Select, from the data, each line where "lines" occurs.

----------

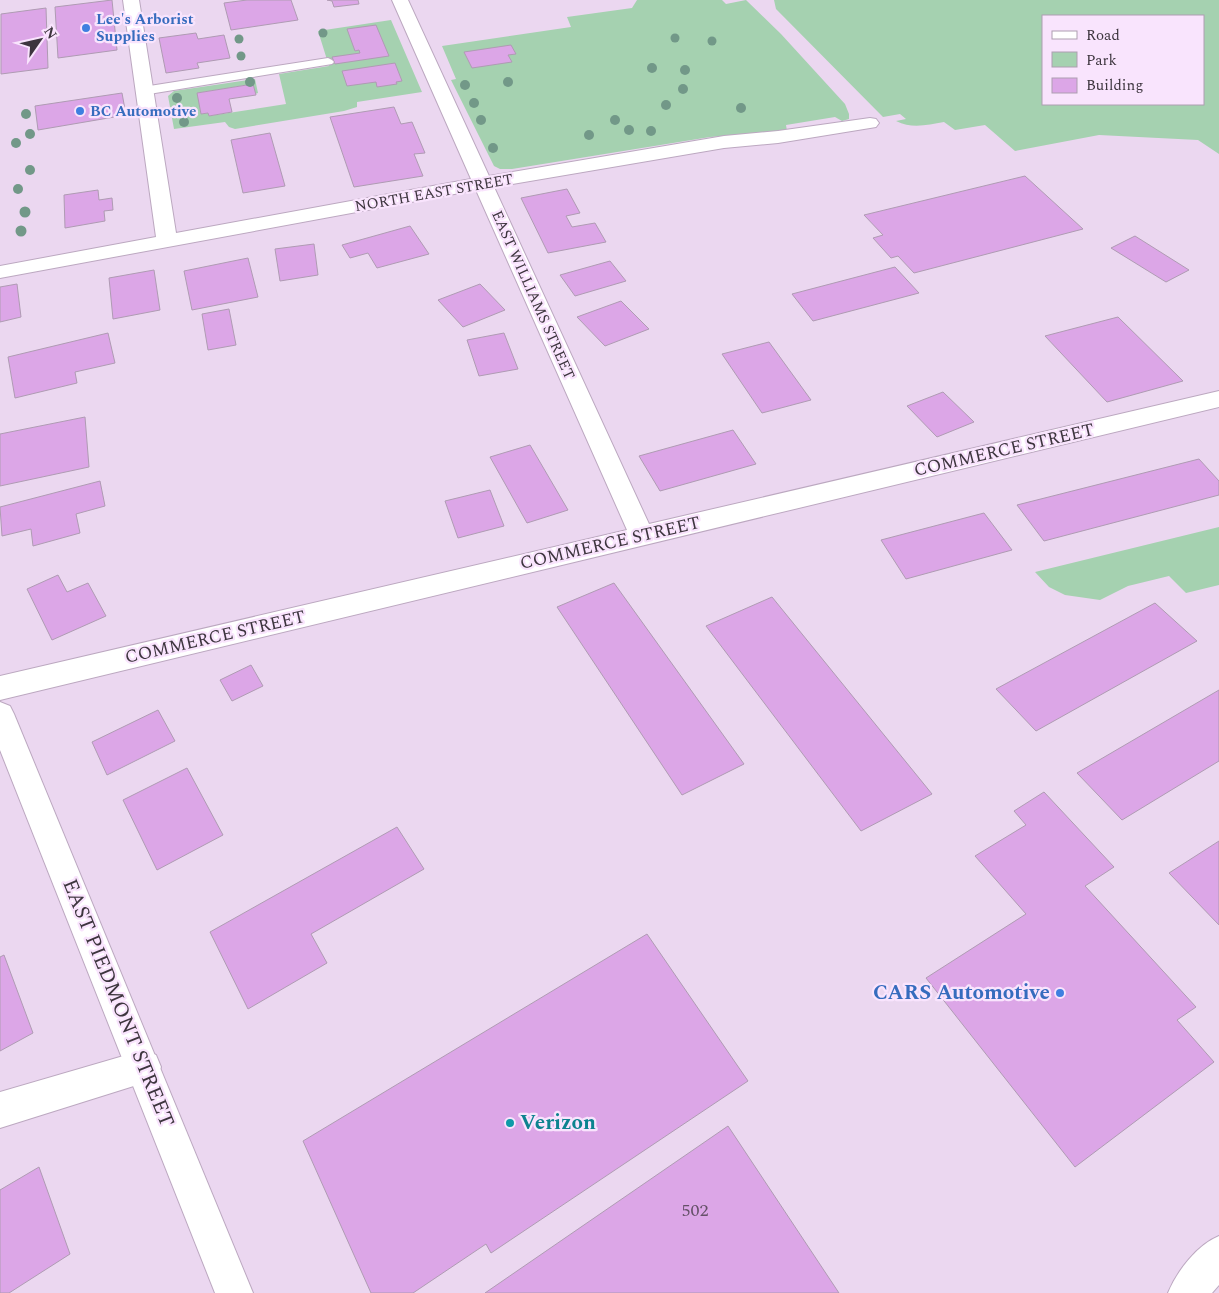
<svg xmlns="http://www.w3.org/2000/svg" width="1219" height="1293" font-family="Spectral,serif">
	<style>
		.green { fill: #a5d1b0; fill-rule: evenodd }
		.building { fill: #dca6e7; stroke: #af9bb3 }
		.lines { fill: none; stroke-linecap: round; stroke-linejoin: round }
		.lane-casing { stroke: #bca8c0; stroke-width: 2 }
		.street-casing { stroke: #bca8c0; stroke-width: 2 }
		.secondary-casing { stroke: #bca8c0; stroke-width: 2 }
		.lane { fill: #fff; fill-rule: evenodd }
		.street { fill: #fff; fill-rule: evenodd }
		.secondary { fill: #fff; fill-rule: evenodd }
		.tree { fill: #729888 }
		.shop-dot { fill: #3f7fe0; stroke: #f9e4fd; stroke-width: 2 }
		.culture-dot { fill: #0f9aa8; stroke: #f9e4fd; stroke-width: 2 }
		.labels { text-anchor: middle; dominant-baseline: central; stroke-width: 4.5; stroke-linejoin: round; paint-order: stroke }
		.far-shop-label { font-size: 15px; font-weight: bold; fill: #366cbe; stroke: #f9e4fd; text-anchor: start }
		.far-street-label { font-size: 15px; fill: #3d353e; stroke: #f9e4fd }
		.street-label { font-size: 18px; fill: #3d353e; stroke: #f9e4fd }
		.near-number-label { font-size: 18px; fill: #655168 }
		.near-shop-label { font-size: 21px; font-weight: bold; fill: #366cbe; stroke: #f9e4fd; text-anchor: end }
		.near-street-label { font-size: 21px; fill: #3d353e; stroke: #f9e4fd }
		.near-culture-label { font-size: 21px; font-weight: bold; fill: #0d838f; stroke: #f9e4fd; text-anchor: start }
	</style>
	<rect width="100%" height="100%" fill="#ebd7f0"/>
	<!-- green -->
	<g class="green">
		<path d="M637,0H722L726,4L746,0L781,34L845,104L849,114V119L842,121L835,117L786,125L787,131L710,137L512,169H500L494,166L451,80L456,79L442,46L571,27L567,17L632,8Z"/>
		<path d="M774,0H1219V154L1198,140L1099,135L1015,151L985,125L955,130L944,122C927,125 912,129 896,121L906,119L900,114L883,117L776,9ZM1043,16H1203V104H1043Z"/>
		<path d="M391,20L422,92L357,102V107L344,111L235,129L229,127L225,122L174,129L168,96L174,91L255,79L258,93L255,94L252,84L198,93L201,114L208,113L209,116L286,104L279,74L329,66L318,31Z"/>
		<path d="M1219,527V585L1186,593L1169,576L1128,586L1100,600L1065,595L1049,587L1035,572Z"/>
	</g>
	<!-- building -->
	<g class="building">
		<path d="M112,0L117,50L58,58L55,7Z"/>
		<path d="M247,0H291L298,20L231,30L224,3Z"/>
		<path d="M327,0H358L359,4L334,7L332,1Z"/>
		<path d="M46,8L48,68L1,74V14Z"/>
		<path d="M376,25L389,56L335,64L332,57L360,53L359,50L355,51L347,29Z"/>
		<path d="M196,33L198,39L224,35L230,58L197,63L199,68L166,73L159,38Z"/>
		<path d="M511,45L516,54L508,55L512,62L472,68L464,52Z"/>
		<path d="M395,63L402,81L396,82L397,84L377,87L376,82L347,86L342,71Z"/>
		<path d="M253,84L256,95L229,99L232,112L209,116L208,113L201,114L197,93Z"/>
		<path d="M122,93L126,115L38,130L35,106Z"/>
		<path d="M394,107L401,124L412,122L425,153L414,154L423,176L354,187L330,117Z"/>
		<path d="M270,133L285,186L243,193L231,140Z"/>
		<path d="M1025,176L1083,229L914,273L898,256L891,258L873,238L883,235L864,215Z"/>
		<path d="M567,189L580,213L566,216L572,227L595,223L606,242L548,253L521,198Z"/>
		<path d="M98,190L99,200L112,198L113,210L104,211L105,221L65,228L64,195Z"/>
		<path d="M410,226L429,254L377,268L368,253L350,258L342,245Z"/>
		<path d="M1135,236L1189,270L1166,282L1111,248Z"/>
		<path d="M314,244L318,275L280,281L275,249Z"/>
		<path d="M248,258L258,297L192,310L184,271Z"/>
		<path d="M610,261L626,281L575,296L560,275Z"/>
		<path d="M895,267L919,293L813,321L792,294Z"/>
		<path d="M154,270L160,310L113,319L109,278Z"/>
		<path d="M17,284L21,317L0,322V287Z"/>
		<path d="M480,284L505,310L463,327L438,300Z"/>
		<path d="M621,301L649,329L605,346L577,317Z"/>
		<path d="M229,309L236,345L208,350L202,314Z"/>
		<path d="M1118,317L1183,381L1107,402L1045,336Z"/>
		<path d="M108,333L115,363L75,372L77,383L15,398L8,357Z"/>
		<path d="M504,333L518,369L479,376L467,340Z"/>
		<path d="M769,342L811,400L762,413L722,354Z"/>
		<path d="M943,392L974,422L937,437L907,406Z"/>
		<path d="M85,417L89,467L0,486V434Z"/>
		<path d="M733,430L756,464L660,491L639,456Z"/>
		<path d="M530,445L568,510L527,523L490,457Z"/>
		<path d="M1199,459L1219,481V495L1044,541L1017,505Z"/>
		<path d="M100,481L105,506L76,514L80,533L33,546L31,529L2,536L0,507Z"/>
		<path d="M490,490L504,526L458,538L445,501Z"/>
		<path d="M984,513L1012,550L906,579L881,540Z"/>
		<path d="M58,575L67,592L88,583L106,616L52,640L27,589Z"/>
		<path d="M614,583L744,764L682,795L557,607Z"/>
		<path d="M772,597L932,794L861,831L706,626Z"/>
		<path d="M1155,603L1197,641L1036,731L996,689Z"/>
		<path d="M251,665L263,686L232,701L220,680Z"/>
		<path d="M1219,690V761L1122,820L1077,773Z"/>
		<path d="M158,710L175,741L107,775L92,742Z"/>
		<path d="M187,768L223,835L157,870L123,800Z"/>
		<path d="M1044,792L1114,867L1085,886L1196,1007L1177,1020L1214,1062L1075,1167L926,978L1026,914L975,856L1026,825L1014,811Z"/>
		<path d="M397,827L424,869L311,934L327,963L248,1009L210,932Z"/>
		<path d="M1219,841V925L1169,873Z"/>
		<path d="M647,934L748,1081L491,1253L486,1244L413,1293H371L303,1141Z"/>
		<path d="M4,955L33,1033L0,1051V957Z"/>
		<path d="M728,1126L839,1293H485Z"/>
		<path d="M39,1167L70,1254L9,1293H0V1190Z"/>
	</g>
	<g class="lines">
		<!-- lane casing -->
		<g class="lane-casing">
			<path id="lane" d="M328,58L332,60L334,62L332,64L143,95L137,91L143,87Z"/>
		</g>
		<!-- street casing -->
		<g class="street-casing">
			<g id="street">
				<path d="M123,0H139L176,233L471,179L392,0H408L489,176L724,136L778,131L870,118L876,119L879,123L876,127L870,128L778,143L724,148L494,187L649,524L1219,391V407L0,700V676L627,530L476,190L0,278V266L156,237Z"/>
				<path d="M144,1050L156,1055L161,1067L156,1079L0,1128V1092Z"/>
			</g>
		</g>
		<!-- secondary casing -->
		<g class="secondary-casing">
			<g id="secondary">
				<path d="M0,702L10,706L14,714L253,1293H215L0,750Z"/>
				<path d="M1219,1236V1285L1212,1293H1168C1177,1271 1197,1245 1219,1236Z"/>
			</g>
		</g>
		<!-- lane -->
		<use href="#lane" class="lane"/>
		<!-- street -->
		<use href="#street" class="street"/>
		<!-- secondary -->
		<use href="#secondary" class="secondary"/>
	</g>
	<!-- trees -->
	<g class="tree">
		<circle cx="323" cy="33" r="4.5"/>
		<circle cx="675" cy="38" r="4.5"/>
		<circle cx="239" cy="39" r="4.5"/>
		<circle cx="712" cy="41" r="4.5"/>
		<circle cx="241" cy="56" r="4.5"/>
		<circle cx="652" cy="68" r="5"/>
		<circle cx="685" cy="70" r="5"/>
		<circle cx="250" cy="82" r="5"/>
		<circle cx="508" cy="82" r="5"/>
		<circle cx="465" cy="85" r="5"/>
		<circle cx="683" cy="89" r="5"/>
		<circle cx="177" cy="98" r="5"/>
		<circle cx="474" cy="103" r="5"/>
		<circle cx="666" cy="105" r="5"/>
		<circle cx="741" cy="108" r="5"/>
		<circle cx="26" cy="114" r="5"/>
		<circle cx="481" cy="120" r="5"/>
		<circle cx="615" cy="120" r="5"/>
		<circle cx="184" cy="122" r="5"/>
		<circle cx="629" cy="130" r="5"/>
		<circle cx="651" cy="131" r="5"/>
		<circle cx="30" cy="134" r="5"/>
		<circle cx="589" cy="135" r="5"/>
		<circle cx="16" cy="143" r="5"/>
		<circle cx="493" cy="148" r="5"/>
		<circle cx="30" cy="170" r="5"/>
		<circle cx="18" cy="189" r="5"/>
		<circle cx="25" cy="212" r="5.5"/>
		<circle cx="21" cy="231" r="5.5"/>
	</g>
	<!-- markers -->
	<g class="shop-dot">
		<circle cx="86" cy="28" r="5"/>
		<circle cx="80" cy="111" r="5"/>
		<circle cx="1060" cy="993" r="5"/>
	</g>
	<circle class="culture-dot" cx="510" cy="1123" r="5"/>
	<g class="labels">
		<!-- far-shop labels -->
		<g class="far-shop-label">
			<text x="96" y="19">Lee's Arborist<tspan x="96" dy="17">Supplies</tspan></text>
			<text x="90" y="111">BC Automotive</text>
		</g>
		<!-- far-street labels -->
		<g class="far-street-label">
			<text transform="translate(434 193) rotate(-10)">NORTH EAST STREET</text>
			<text transform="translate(533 295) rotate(66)">EAST WILLIAMS STREET</text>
		</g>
		<!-- street labels -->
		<g class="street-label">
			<text transform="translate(1004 450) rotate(-13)">COMMERCE STREET</text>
			<text transform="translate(610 543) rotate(-13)">COMMERCE STREET</text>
			<text transform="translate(215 637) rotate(-13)">COMMERCE STREET</text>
		</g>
		<!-- near-number labels -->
		<g class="near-number-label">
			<text x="695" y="1210">502</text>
		</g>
		<!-- near-shop labels -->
		<g class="near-shop-label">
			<text x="1050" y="993">CARS Automotive</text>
		</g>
		<!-- near-street labels -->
		<g class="near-street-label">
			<text transform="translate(118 1003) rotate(68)">EAST PIEDMONT STREET</text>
		</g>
		<!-- near-culture labels -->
		<g class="near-culture-label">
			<text x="520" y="1123">Verizon</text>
		</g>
	</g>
	<!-- legend -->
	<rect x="1042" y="15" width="162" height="90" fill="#f9e4fd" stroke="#ae9eb1"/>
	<rect x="1052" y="31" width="25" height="8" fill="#ffffff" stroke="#ae9eb1"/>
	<text x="1086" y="40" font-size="15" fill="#3d353e">Road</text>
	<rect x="1052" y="52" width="25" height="15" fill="#a5d1b0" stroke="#ae9eb1"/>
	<text x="1086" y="65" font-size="15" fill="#3d353e">Park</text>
	<rect x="1052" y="78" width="25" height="15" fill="#dca6e7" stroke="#ae9eb1"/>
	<text x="1086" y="90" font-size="15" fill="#3d353e">Building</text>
	<!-- north arrow -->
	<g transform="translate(40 40) rotate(56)" stroke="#f9e4fd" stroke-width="4" paint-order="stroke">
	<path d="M0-4L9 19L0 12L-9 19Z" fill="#3d353e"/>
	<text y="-8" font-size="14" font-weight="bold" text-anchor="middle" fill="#3d353e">N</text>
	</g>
</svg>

----------

→ **SOLUTION FOR THIS TASK**
		.lines { fill: none; stroke-linecap: round; stroke-linejoin: round }
	<g class="lines">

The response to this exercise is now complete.